Computational Resource Framework

Over the past year the Monash NeCTAR porting programme has worked with Griffith University eResearch developers on their Computational Resource Framework (CRF) project. We’re well overdue to promote their excellent work (and a little of ours), and as there will be a presentation on this at eResearch Australasia (A RESTful Web Service for High Performance Computing based on Nimrod/G), now seems a good time to blog about it!

hpcportal_login_sm

The CRF aims to address one of the long-standing issues in HPC, that is uptake by non-technical users. HPC is a domain with a well-entrenched command-line ethos, unfortunately this does alienate a large cohort of potential users, and that has negative implications for research productivity and collaboration. At Monash, our HPC specialists go to a great deal of effort to ease new users into the CLI (command line interface) environment, however, this is a labour-intensive process that doesn’t catch everybody and often leaves users reliant on individual consultants or team-members.

For some time portals have been the go-to panacea for democratising HPC and scientific computing, and there are some great systems being deployed on the RC, but they still seem to require a large amount of development effort to build and typically cater to a particular domain. Another common issue with “job-management” style portals (including Nimrod’s own ancient CGI beauty) is that they expose and delegate too much information and responsibility to the end user – typically an end user who doesn’t know, or want to know, about the intricacies of the various computational resources. Such mundanities as what credentials they need, which ones are actually working today, etc.

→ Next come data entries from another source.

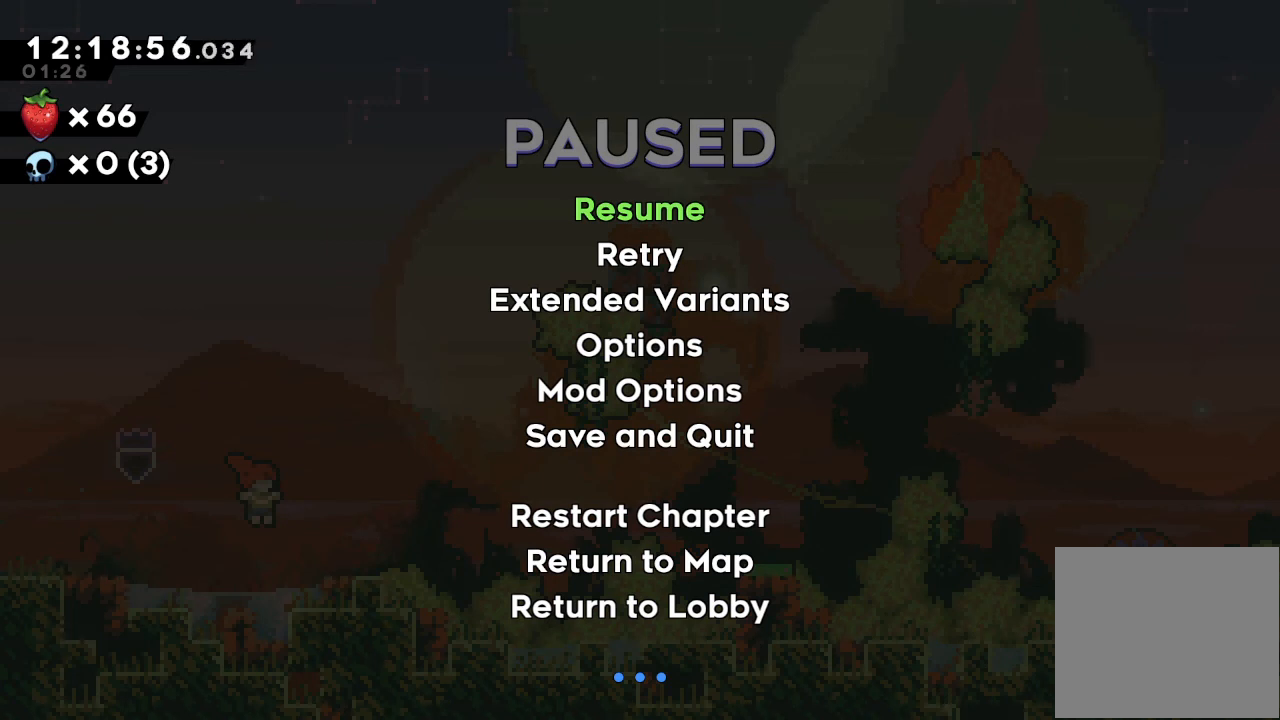
{"keys": [], "events": []}
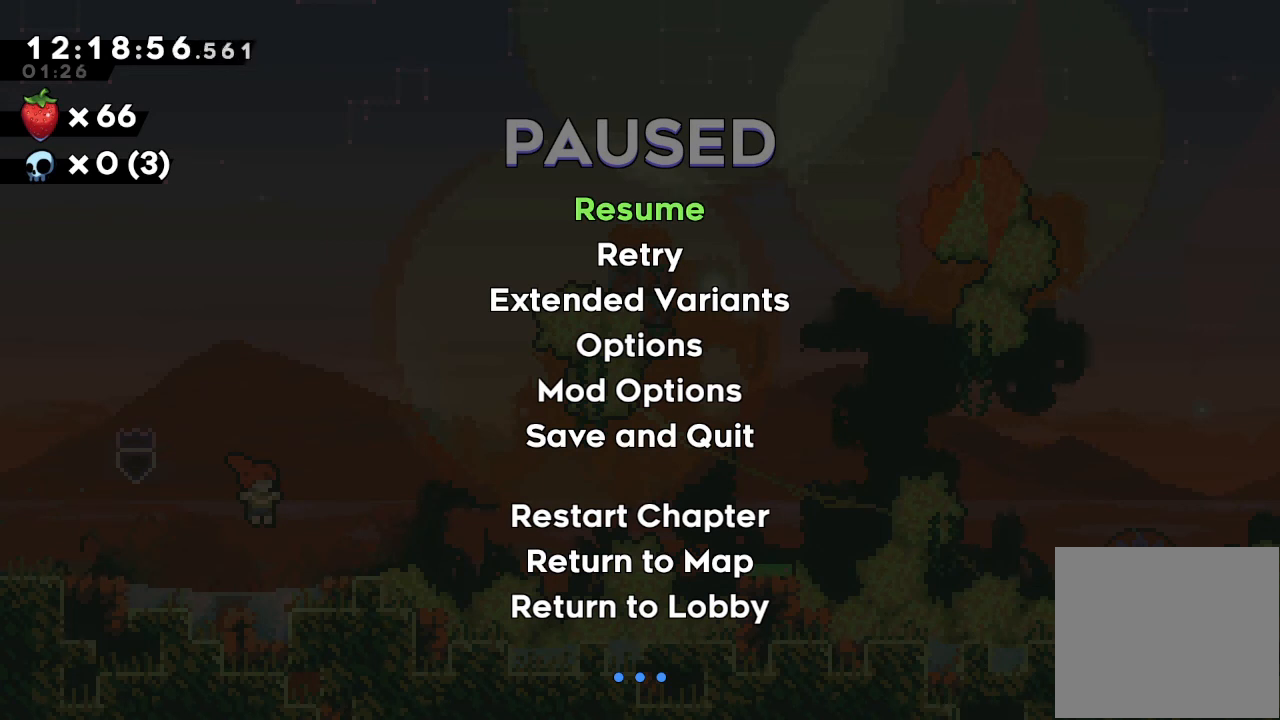
{"keys": [], "events": []}
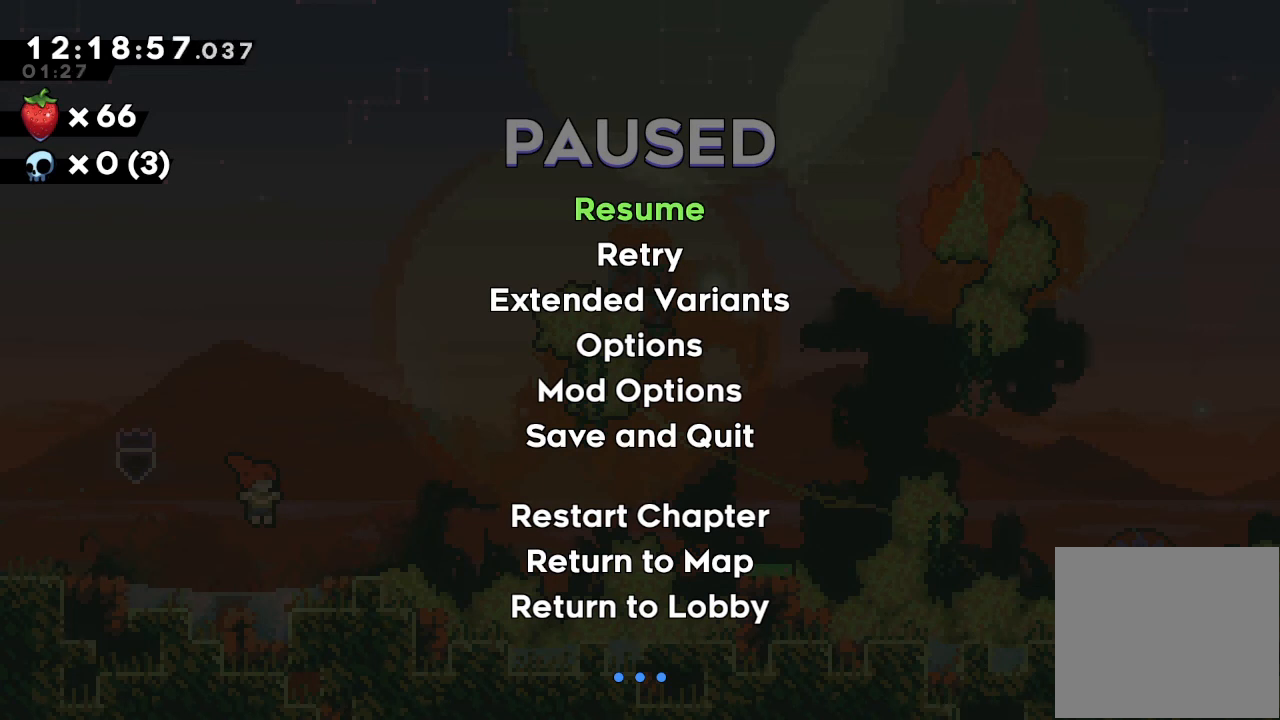
{"keys": [], "events": []}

The CRF is different in this respect as it is not a domain-specific interface, instead the Griffith team have taken the approach of concentrating on a minimum set of functionality for some popular HPC and scientific computing applications. The user just inputs info relevant to the application and the CRF configuration determines where and how the job is run. Currently there are UIs for creating, submitting and managing NAMD, R and MATLAB jobs and sets thereof; AutoDock, Octave and Gaussian are in the works. They’ve put a bunch of effort into building out a web-service in front of Nimrod/G, that layer means their UIs are fairly self-contained bits of php that present an interface and translate inputs into a template Nimrod experiment. The web-service has also enabled them to build some other cool bits and pieces, like experiment submission and results over email.

hpcportal_namd_sm

Using Nimrod/G as the back-end resource meta-scheduler means the CRF can intermingle jobs over the local cluster and burst or overflow into the NeCTAR Research Cloud, and that’s the focus of the Monash & Griffith collaboration for this project. We’re now looking to implement scheduling functionality that will make it possible to put simple policies on resources, e.g., use my local cluster but if jobs don’t start within 30 mins then head to the cloud. There should be some updates following in that area after the eResearch conference!